Streaming-first data architectures based on Apache Kafka can greatly assist the effort by effectively enabling lean manufacturing for data pipelines. Kafka can reduce waste and improve productivity as it connects data producers and consumers with granular topic streams of data. You can publish once to many consumers, then reconfigure topics to absorb new end points or business rules. You can identify, then remediate errors (poka-yoke in “lean” lingo) with continuous monitoring and stream processing. You also can continuously improve your environment with incremental code updates, akin to a Kaizen approach. (Also see my earlier article, Assessing the Kafka Data Streaming Opportunity.)
This article explores a real DataOps success story that entails re-architecting one of the world’s largest data environments to be streaming-first. This Fortune 500 provider of subscription and pharmacy benefits, which we will call “GetWell,” is migrating to the Apache Kafka real-time data streaming platform to improve efficiency and data quality.
Like many well-established enterprises, GetWell had until recently become beholden to its legacy architecture.
Like many well-established enterprises, GetWell had until recently become beholden to its legacy architecture. Over the years its data team had built a dedicated, custom system for each new services project, leading to redundant and conflicting data repositories. As silos accumulated, GetWell’s IT organization struggled with mounting operational costs and declining data quality. Multiple DataOps warning lights were flashing.
GetWell decided to set a new course and standardize on a Kafka-based microservices platform to which they would migrate the processing of various prescription and benefits offerings. Their mantra: build once and reuse many. They are now reusing datasets and infrastructure components across services to accelerate service rollout and delivery while reducing operational costs. GetWell is replicating data from their DB2 z/OS system of record and injecting them into granular, persistent topic streams. Their services draw data as needed to support various real-time customer interactions.
The technical requirements of this approach are not trivial. GetWell needed to identify and replicate transactional data from their mainframe system of record without slowing production operations or increasing MIPS cycles that incur ongoing fees. They needed to flexibly configure and re-configure transactional data streams to meet changing customer and business requirements, minimizing dependency on over-burdened developers. Finally, they needed to maintain transactional consistency (i.e., data quality) by accurately aggregating Kafka records for inserts, updates and deletes to ensure that transactions were processing holistically for customer service operations.
GetWell is using automated change data capture software to replicate live transactional data from their mainframe to their customer services SaaS platform in an efficient, granular and flexible fashion. They are non-disruptively identifying and capturing real-time inserts, updates, deletes and DDL schema changes on the mainframe production system.

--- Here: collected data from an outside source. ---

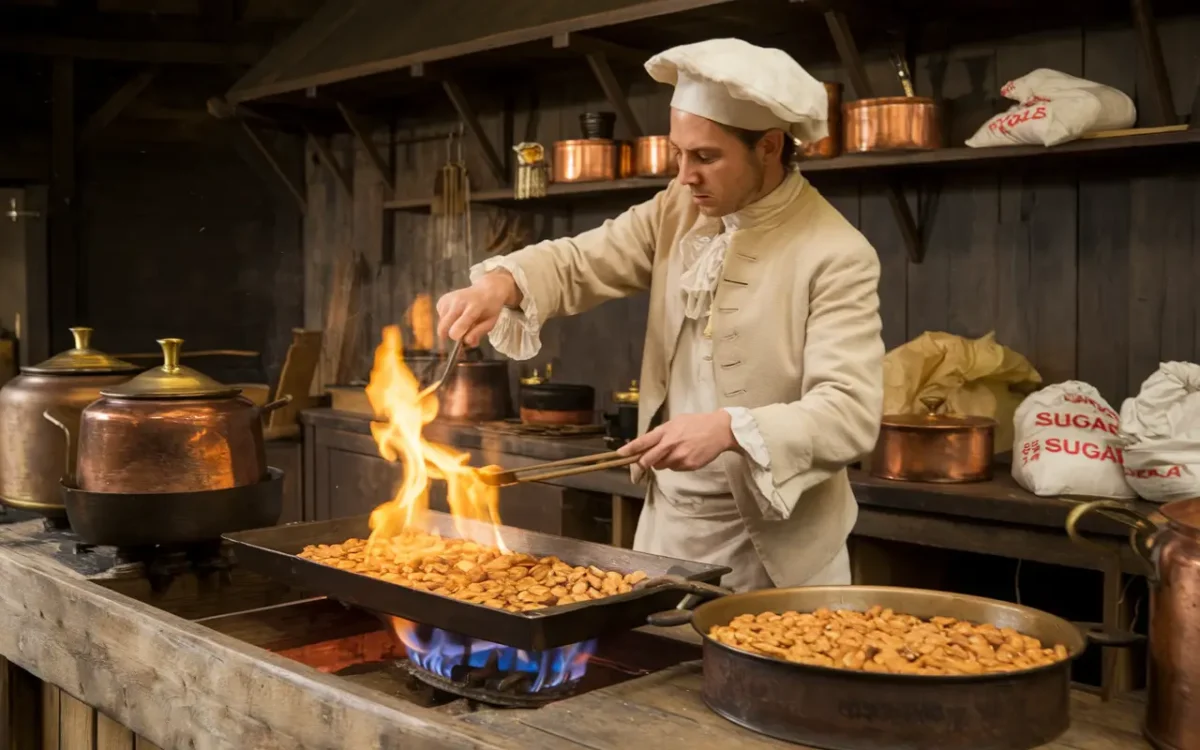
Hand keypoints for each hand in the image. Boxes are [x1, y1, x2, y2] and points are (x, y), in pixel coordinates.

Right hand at [435, 270, 521, 345]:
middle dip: (450, 335)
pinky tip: (456, 314)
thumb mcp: (490, 322)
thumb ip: (478, 333)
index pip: (459, 325)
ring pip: (441, 323)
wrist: (486, 289)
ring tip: (461, 321)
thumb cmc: (490, 308)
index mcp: (474, 307)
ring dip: (449, 327)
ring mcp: (449, 298)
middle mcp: (459, 301)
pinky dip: (446, 320)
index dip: (457, 337)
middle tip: (460, 334)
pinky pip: (440, 317)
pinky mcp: (442, 299)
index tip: (461, 341)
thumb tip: (466, 343)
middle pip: (444, 326)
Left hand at [618, 411, 736, 470]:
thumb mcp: (676, 422)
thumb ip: (661, 433)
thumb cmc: (697, 423)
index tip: (619, 454)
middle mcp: (670, 445)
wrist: (720, 430)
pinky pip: (675, 469)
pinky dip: (676, 465)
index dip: (630, 449)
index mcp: (666, 431)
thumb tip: (648, 443)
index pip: (643, 442)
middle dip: (643, 463)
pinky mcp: (688, 465)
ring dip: (663, 462)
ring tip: (676, 451)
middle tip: (644, 462)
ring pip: (661, 466)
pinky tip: (686, 455)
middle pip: (648, 460)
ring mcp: (679, 457)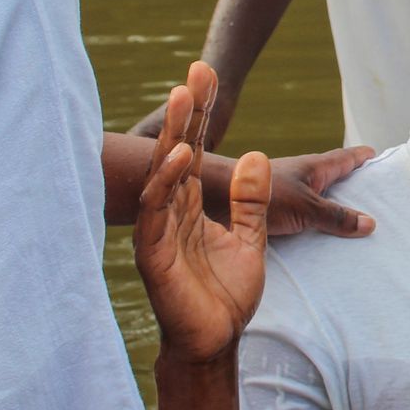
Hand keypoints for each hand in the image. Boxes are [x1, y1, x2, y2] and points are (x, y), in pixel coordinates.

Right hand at [135, 61, 269, 363]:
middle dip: (185, 110)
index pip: (196, 148)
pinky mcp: (154, 252)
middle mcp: (172, 209)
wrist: (214, 339)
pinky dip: (166, 183)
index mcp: (192, 203)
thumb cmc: (224, 292)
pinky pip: (157, 212)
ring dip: (173, 134)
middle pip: (178, 149)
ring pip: (163, 173)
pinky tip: (178, 158)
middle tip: (197, 70)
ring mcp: (160, 228)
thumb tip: (255, 156)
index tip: (207, 73)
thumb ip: (251, 200)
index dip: (200, 112)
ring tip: (183, 98)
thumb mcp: (249, 237)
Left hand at [268, 147, 377, 236]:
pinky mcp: (278, 210)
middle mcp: (303, 177)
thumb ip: (336, 216)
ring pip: (320, 198)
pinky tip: (323, 237)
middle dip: (353, 185)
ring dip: (335, 207)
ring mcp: (290, 193)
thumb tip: (370, 223)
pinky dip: (317, 223)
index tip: (378, 157)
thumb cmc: (265, 195)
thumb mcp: (306, 207)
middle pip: (335, 178)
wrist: (223, 203)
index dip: (363, 157)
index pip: (345, 158)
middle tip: (375, 197)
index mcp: (314, 167)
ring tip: (355, 222)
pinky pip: (305, 216)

These Kafka record streams, each supporting a specific customer service requirement, are subjected to a Java-based stream processor that performs some light transformations and integrity checks before they are reinjected into a second Kafka stream. The Java-based update processor then performs more integrity checks and delivers transformed records to the appropriate service. A final Java-based processor will “retry” any failed records to ensure they reach the right service through Kafka. The figure below illustrates this process flow for publishing, processing and consuming transactional data.
The stream and update processors also perform additional, critical steps to ensure transactional consistency. GetWell has carefully configured time-based windows (extensible when needed) that aggregate all Kafka records related to a specific customer transaction into its own “state store” for integrated processing. They also have configured their Kafka system to send all inter-related events to a single topic stream and single partition. This enables records to be published in the correct sequential order and thereby more easily reassembled into accurate and comprehensive transactions, even if records have different formats. GetWell partitions by “entity key,” for example logical data definitions such as membership or account number, in order to ensure that all inter-related data for a given transaction fall into the same partition.
GetWell has reduced the redundancy and cost of service rollouts, and now more flexibly answer dynamic business requirements. They have used Kafka to achieve DataOps results that Toyota, the creator of lean manufacturing, would respect.